Max profit roughly equals short-call strike minus cost basis plus net premium; max loss roughly equals cost basis minus long-put strike minus net premium. Breakeven shifts by the net premium. For the KNOP collar priced from the end-of-day chain at a 30-day expiry (ATM IV 55.60%), the computed maximum profit is unbounded per contract and the computed maximum loss is unbounded per contract. Live intraday quotes will differ as the chain moves through the trading session.
What is the breakeven for a KNOP collar?
The breakeven for the KNOP collar priced on this page is no defined breakeven on the modeled curve at expiration, derived from end-of-day chain premiums. Breakeven is the underlying price at which the strategy's P&L crosses zero ignoring transaction costs and assignment risk. The current KNOP market-implied 1-standard-deviation expected move is approximately 15.94%; if the move sits well outside the breakeven distance, the structure's risk-reward becomes correspondingly tighter.

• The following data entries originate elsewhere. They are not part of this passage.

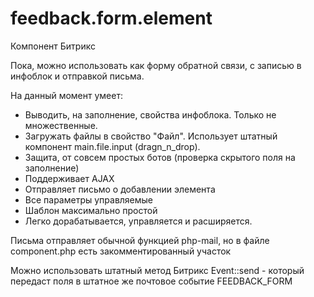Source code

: # feedback.form.element
Компонент Битрикс

Пока, можно использовать как форму обратной связи, с записью в инфоблок и отправкой письма.

На данный момент умеет:
- Выводить, на заполнение, свойства инфоблока. Только не множественные.
- Загружать файлы в свойство "Файл". Использует штатный компонент main.file.input (dragn_n_drop).
- Защита, от совсем простых ботов (проверка скрытого поля на заполнение)
- Поддерживает AJAX
- Отправляет письмо о добавлении элемента
- Все параметры управляемые
- Шаблон максимально простой
- Легко дорабатывается, управляется и расширяется.

Письма отправляет обычной функцией php-mail, но в файле component.php есть закомментированный участок

Можно использовать штатный метод Битрикс Event::send - который передаст поля в штатное же почтовое событие FEEDBACK_FORM

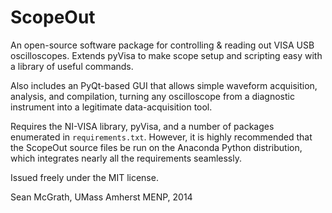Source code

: ScopeOut
========

An open-source software package for controlling &amp; reading out VISA USB oscilloscopes.
Extends pyVisa to make scope setup and scripting easy with a library of useful commands.

Also includes an PyQt-based GUI that allows simple waveform acquisition, analysis, and compilation, turning any oscilloscope from a diagnostic instrument into a legitimate data-acquisition tool.

Requires the NI-VISA library, pyVisa, and a number of packages enumerated in `requirements.txt`. However, it is highly recommended that the ScopeOut source files be run on the Anaconda Python distribution, which integrates nearly all the requirements seamlessly.

Issued freely under the MIT license.

Sean McGrath, UMass Amherst MENP, 2014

When should you consider a collar on KNOP?
Collars on KNOP hedge an existing long KNOP stock position; the long put sets a floor while the short call finances it, often run as a near-zero-cost hedge during expected volatility windows.
How does current KNOP implied volatility affect this collar?
KNOP ATM IV is at 55.60% with IV rank near 11.22%, which is on the low end of its 1-year range. Premium-buying structures (long call, long put, debit spreads) are relatively cheap in this regime; premium-selling structures collect less credit per unit risk.